I also don't like they way it doesn't chunk across logical boundaries. The proper solution to more reuse is finer logical boundaries. That heuristic would yield results which are harder to predict and therefore rely on.

nixos-discourse commented 3 years ago

This issue has been mentioned on NixOS Discourse. There might be relevant details there:

https://discourse.nixos.org/t/optimise-store-while-building-downloading-from-the-cache/11022/4

wmertens commented 3 years ago

@Ericson2314 I missed this when you mentioned it, and I had the same thought and worked it out in https://gist.github.com/wmertens/eceebe0fc05461ebdc8fb106d90a6871

The formatting isn't great yet and I decided halfway that it can not only work with $cas but also with $out, so that needs some changes.

Summary: by stripping store references from files, git tree objects can achieve maximum deduplication, more than would be achievable by runtime binding wrapper tricks. It would also be amazing to download updates.

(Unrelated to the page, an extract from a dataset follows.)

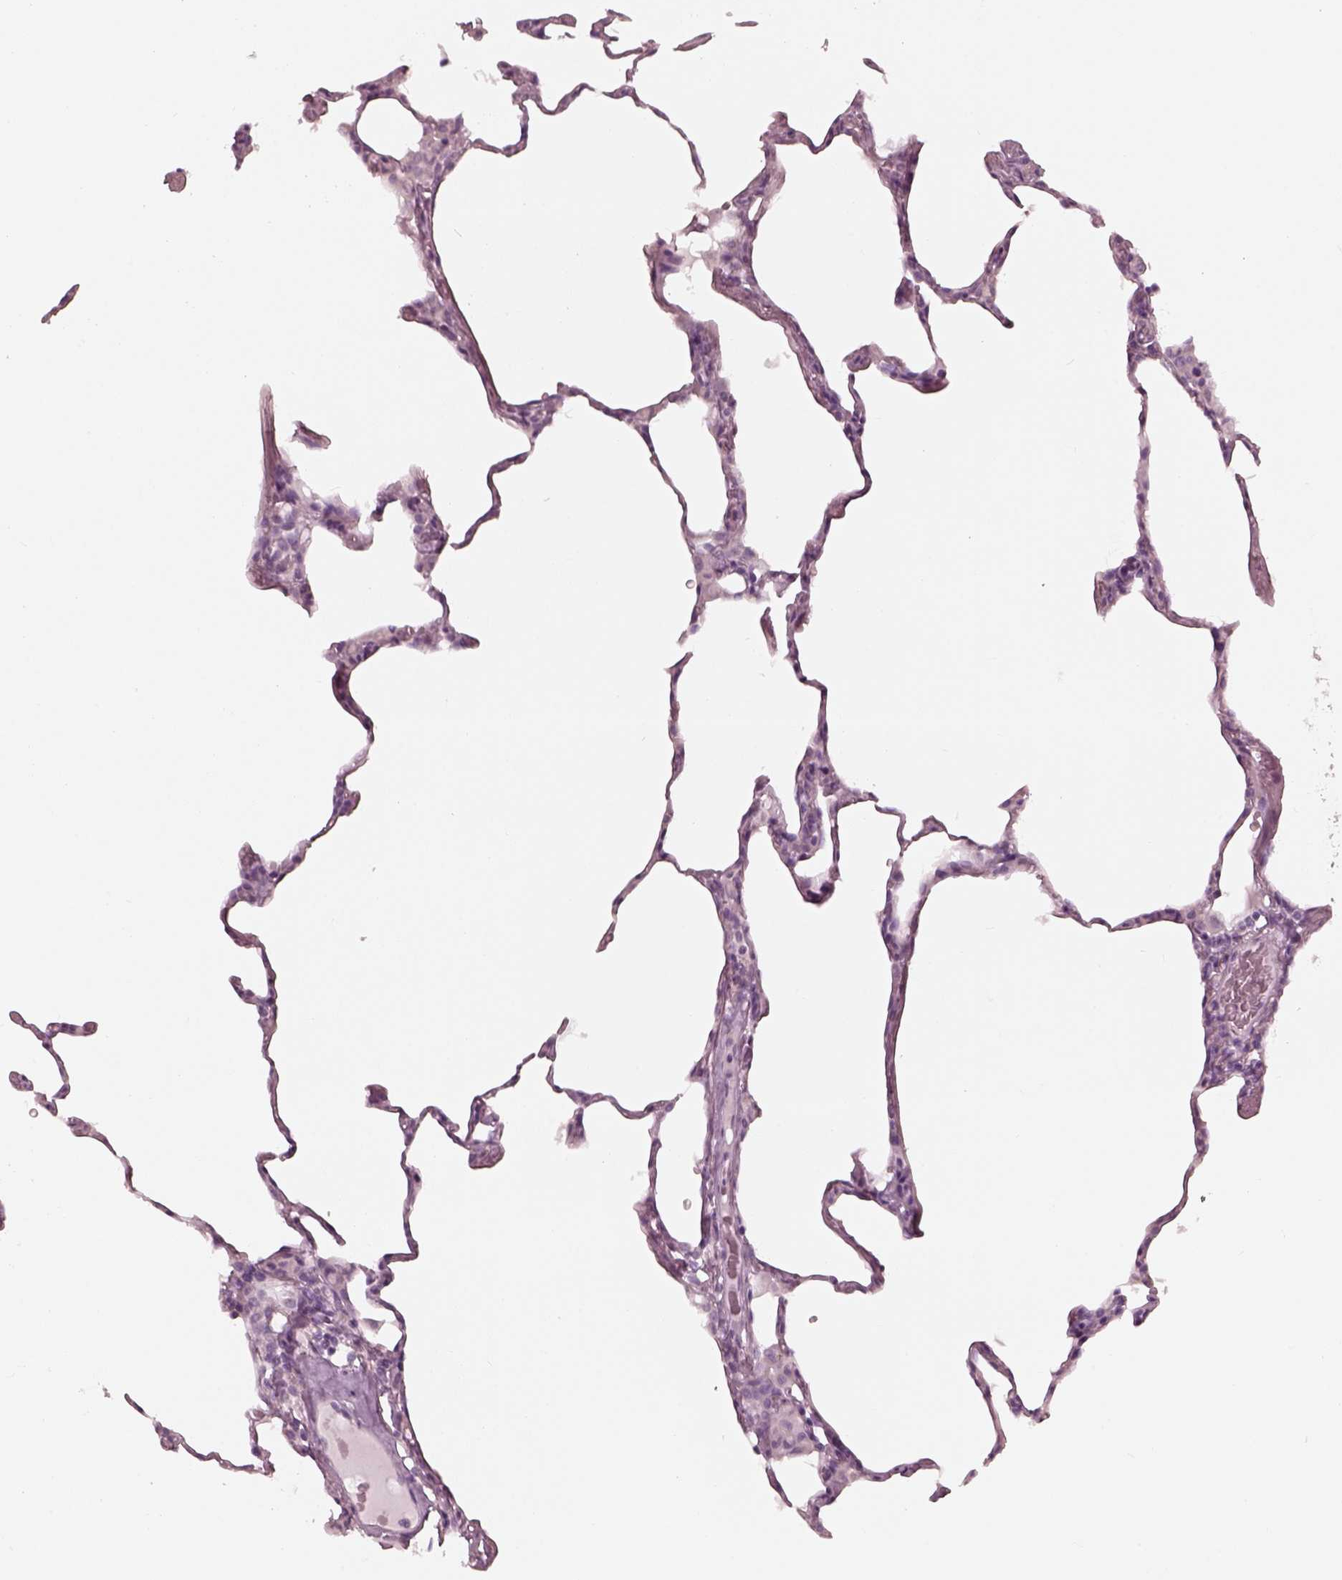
{"staining": {"intensity": "negative", "quantity": "none", "location": "none"}, "tissue": "lung", "cell_type": "Alveolar cells", "image_type": "normal", "snomed": [{"axis": "morphology", "description": "Normal tissue, NOS"}, {"axis": "topography", "description": "Lung"}], "caption": "This micrograph is of unremarkable lung stained with immunohistochemistry to label a protein in brown with the nuclei are counter-stained blue. There is no staining in alveolar cells.", "gene": "KRTAP24", "patient": {"sex": "female", "age": 57}}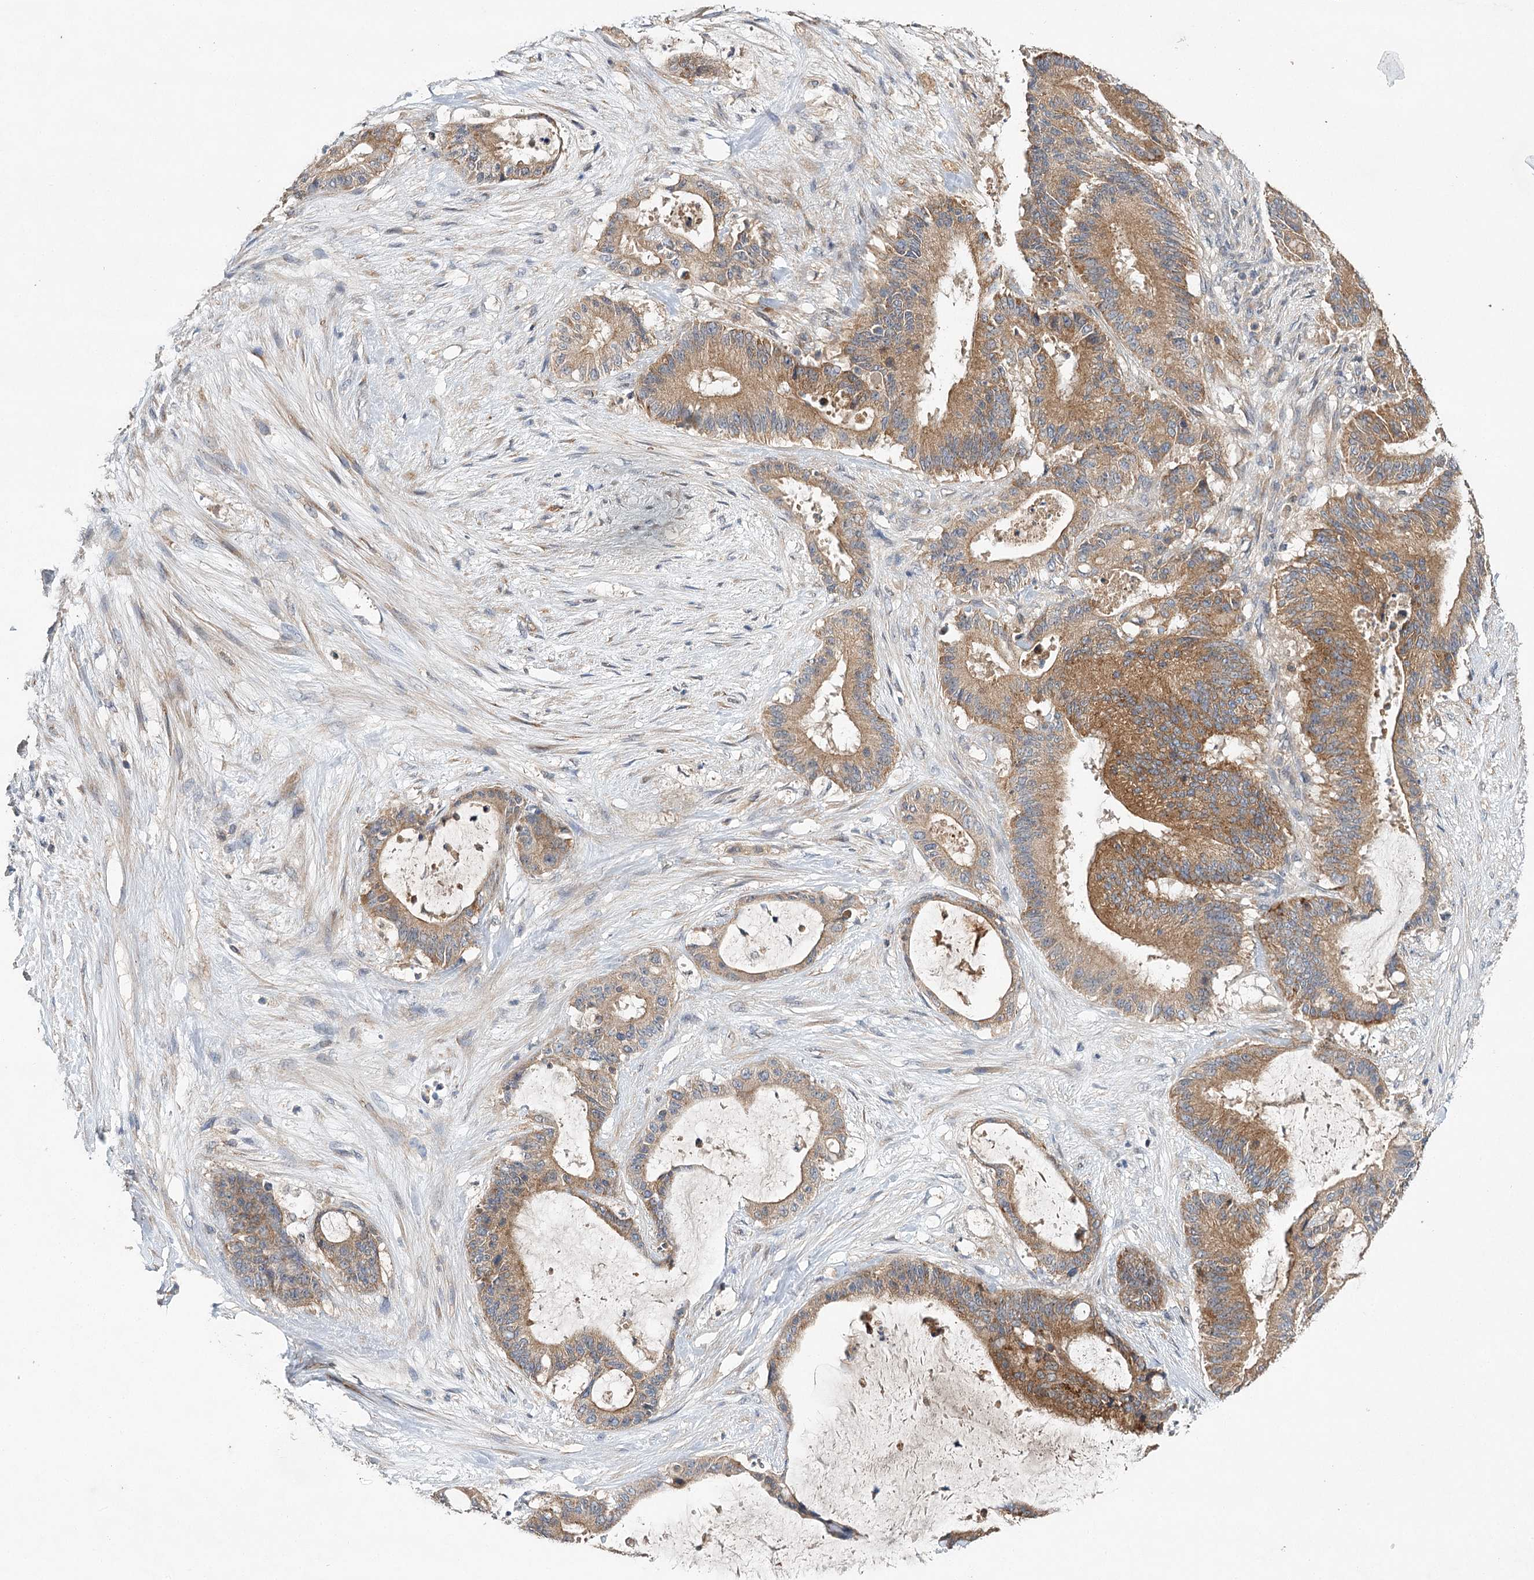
{"staining": {"intensity": "moderate", "quantity": ">75%", "location": "cytoplasmic/membranous"}, "tissue": "liver cancer", "cell_type": "Tumor cells", "image_type": "cancer", "snomed": [{"axis": "morphology", "description": "Normal tissue, NOS"}, {"axis": "morphology", "description": "Cholangiocarcinoma"}, {"axis": "topography", "description": "Liver"}, {"axis": "topography", "description": "Peripheral nerve tissue"}], "caption": "Cholangiocarcinoma (liver) was stained to show a protein in brown. There is medium levels of moderate cytoplasmic/membranous positivity in approximately >75% of tumor cells.", "gene": "LSS", "patient": {"sex": "female", "age": 73}}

masaeedu commented 3 years ago

@Ericson2314 It's a bit of a tradeoff I think. Logical boundaries will work only as well as your logic does, and your logic must work given an incomplete picture of the world.

You can of course do something very simple where there is no deduplication across slight modifications/patches of a file, but it's worth keeping in mind that something is being lost there.

wmertens commented 3 years ago

I had the same idea and wrote it up at https://gist.github.com/wmertens/eceebe0fc05461ebdc8fb106d90a6871

One difference is that I propose patching out store references so that there's more deduplication.

I once started a script to try it out but got a little stuck on streaming reference recognition.

EDIT: Argh, re-reading the thread I see i already commented on this 🙈. Shouldn't comment on phones in the morning.

stale[bot] commented 2 years ago

I marked this as stale due to inactivity. → More info

Ericson2314 commented 2 years ago

Still interested.

wmertens commented 2 years ago

@Ericson2314 thoughts on using bup instead of git? https://stackoverflow.com/a/19494211

Ericson2314 commented 2 years ago

@wmertens Well, two things:

  1. I want to un-hard-code NAR, so we can be less idiosyncratic and better integrate with other tools and communities.
  2. I want to support Git as part of that un-hardcoding because it is in wide use (for source code) today, regardless of the technical merits.

From a brief look, bup has some interesting qualities, but I don't want to "choose a winner" -- a single best NAR successor.

wmertens commented 2 years ago

@Ericson2314 is the backing store based on git that I describe at https://gist.github.com/wmertens/eceebe0fc05461ebdc8fb106d90a6871 what you have in mind or something different?

Reading that SO answer I do worry that git might be a poor backing store on embedded systems, at least when adding things to the store. There are also some derivations that put 300MB ISO files in the store, I wonder how much memory git needs for that.

Furthermore, I wonder if I'm not prematurely optimizing the store path patching in my proposal, since bup for sure will find tons of unchanged chunks in binaries that only differ in embedded store paths, thanks to the rolling hash. Git OTOH needs to find a previous file to start from.

Given that bup uses git packfiles, I wonder if they can be fetched using git, limiting to only what's needed for a certain closure.

As a quick test I'll throw my store through bup to see what ratios I am getting (but not at my computer now)

wmertens commented 2 years ago

I asked a question on their mailing list https://groups.google.com/g/bup-list/c/WSROvfjwz3M

Ericson2314 commented 2 years ago

@wmertens What I have is just https://github.com/NixOS/nix/pull/3635. There are no packfiles or other implementation changes. It is just does the normative part of allowing a git tree/blob hash for a content address. It also works just on the level of individual "store objects" (the things store paths point to), rather then being an entire-store design.

This I think is the right "beachhead", after which further work improving the implementation can be done transparently. It will at least allow us to start improving the way we ingest git sources right away.